It surely got a bit tricky when I tried to write some code that would print five lines of the asterisk symbol times 4 in each one.
****
****
****
****
So I thought a nested loop could save the day. Boy I was wrong.
So I made an inner loop for the asterisks and an outer loop for the spaces as below:
.text
.globl main
main:
add $t0, $zero, $zero #i counter for the inner loop
add $t2, $zero, $zero #j counter for the outer loop
outerloop:
innerloop:
slti $t1, $t0, 4 #while (i<4)
beq $t1, $zero, innerexit
li $v0, 11 #printf("*");
la $a0, '*'
syscall
addiu $t0, $t0, 1 #i++
j innerloop
innerexit:
slti $t3, $t2, 5 #while (j<5)
beq $t3, $zero, outerexit
li $v0, 11 #printf("\n");
la $a0, '\n'
syscall
addiu $t2, $t2, 1 #j++
j outerloop
outerexit:
li $v0, 10
syscall
But the output gives me just one line:
****
What's the matter with the outer loop?
The simplest way would be to use the write-string system call N times, with a non-nested loop. (Well arguably making one long string containing all the lines would be even "simpler", but less maintainable, and bad for the size of your program with large N).
Note the use of down-counters, counting down towards zero so we can bne
against $zero
. This is idiomatic for asm, and so is putting the conditional branch at the bottom of the loop. Especially for any loop where you know the trip-count is guaranteed to be at least 1. (When that's not the case, you'd normally use a branch outside the loop to skip it if needed.)
## Tested, works in MARS 4.5
.data
line: .asciiz "****\n"
.text
.globl main
main:
li $t0, 4 # row counter
li $v0, 4 # print string call number
la $a0, line
.printloop:
syscall # print_string has no return value, doesn't modify v0
addiu $t0, $t0, -1
bnez $t0, .printloop # shorthand for BNE $t0, $zero, .printloop
li $v0, 10 # exit
syscall
You could generate the string in a temporary buffer, with a count from a register in a separate loop before the print loop. So you can still support runtime-variable row and column counts, with two sequential loops instead of nested.
With a buffer aligned by 4, we can store a whole word of 4 characters at once so that loop doesn't have to run as many iterations. (li reg, 0x2a2a2a2a
takes 2 instructions but li reg, 0x2a2a
only takes one, so going by 2 with sh
would make the code smaller).
.text
.globl main
main:
.eqv WIDTH, 5
.eqv ROWS, 4
addiu $sp, $sp, -32 # reserve some stack space. (WIDTH&-4) + 8 would be plenty, but MARS doesn't do constant expressions.
move $t0, $sp
addiu $t1, $sp, WIDTH # pointer to end of buf = buf + line length., could be a register
li $t2, 0x2a2a2a2a # MARS doesn't allow '****' or even '*' << 8 | '*'
.makerow: # do{
sw $t2, ($t0) # store 4 characters
addiu $t0, $t0, 4 # p+=4
sltu $t7, $t0, $t1
bnez $t7, .makerow # }while(p < endp);
# overshoot is fine; we reserved enough space to do whole word stores
li $t2, '\n'
sb $t2, ($t1)

> **WHAT YOU WILL DO**:
1. Translate this sentence from the MIPS assembly thread into Spanish: "The simplest way would be to use the write-string system call N times, with a non-nested loop."
2. Carry on the MIPS assembly thread from its last line shown.

> **STORED DATA**:
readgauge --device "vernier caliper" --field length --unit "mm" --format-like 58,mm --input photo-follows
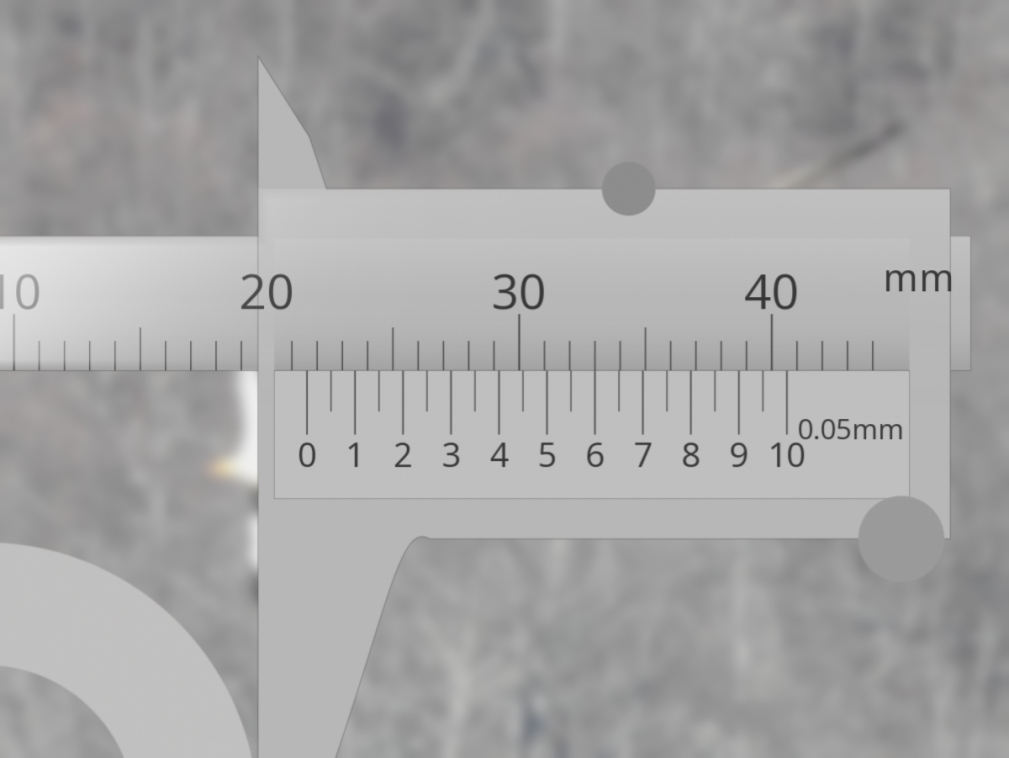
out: 21.60,mm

> **PER-TASK ANSWERS**:
1. La forma más sencilla sería usar la llamada al sistema de escritura de cadenas N veces, con un bucle no anidado.

2.
sb $zero, 1($t1) # terminating 0 after newline. Unfortunately an sh halfword store to do both at once might be unaligned
move $a0, $sp
li $t0, ROWS
li $v0, 4 # print string call number
.printloop:
syscall # print_string has no return value, doesn't modify v0
addiu $t0, $t0, -1
bnez $t0, .printloop # shorthand for BNE $t0, $zero, .printloop. # }while(--t != 0)
## If you were going to return instead of exit, you'd restore SP:
# addiu $sp, $sp, 32
li $v0, 10 # exit
syscall
As expected, this prints 5 asterisks on every row.
*****
*****
*****
*****
Generally (in real systems) a system-call is much more expensive than normal instructions, so preparing a single large buffer with multiple newlines would actually make sense. (The overhead of a system call dwarfs the difference between writing 1 vs. 5 or even 20 bytes, so even though calling print_string instead of print_char is kind of hiding work inside the system call, it's justified.)
In that case you probably would want nested loops, but with sb
/ addiu $reg, $reg, 1
pointer-increment instead of syscall
. Only make one system call at the very end.
Or a loop to store all the *
characters 4 at a time (for ROWS * COLS / 4
rounded up iterations), then another loop that inserts the \n'
newlines where they belong. This lets you get all the data into memory with fewer instructions than doing everything in order 1 byte at a time. (For very large row*col counts, you would probably limit your buffer size to 4 or 8 kiB or something, so your data is still in cache when the kernel's system call handler reads it to copy it to wherever it needs to be.)
BTW, in C terms, the print char system call is more like putchar('*')
, not printf("*")
. Note that you're passing it a character by value, not a pointer to a 0-terminated string.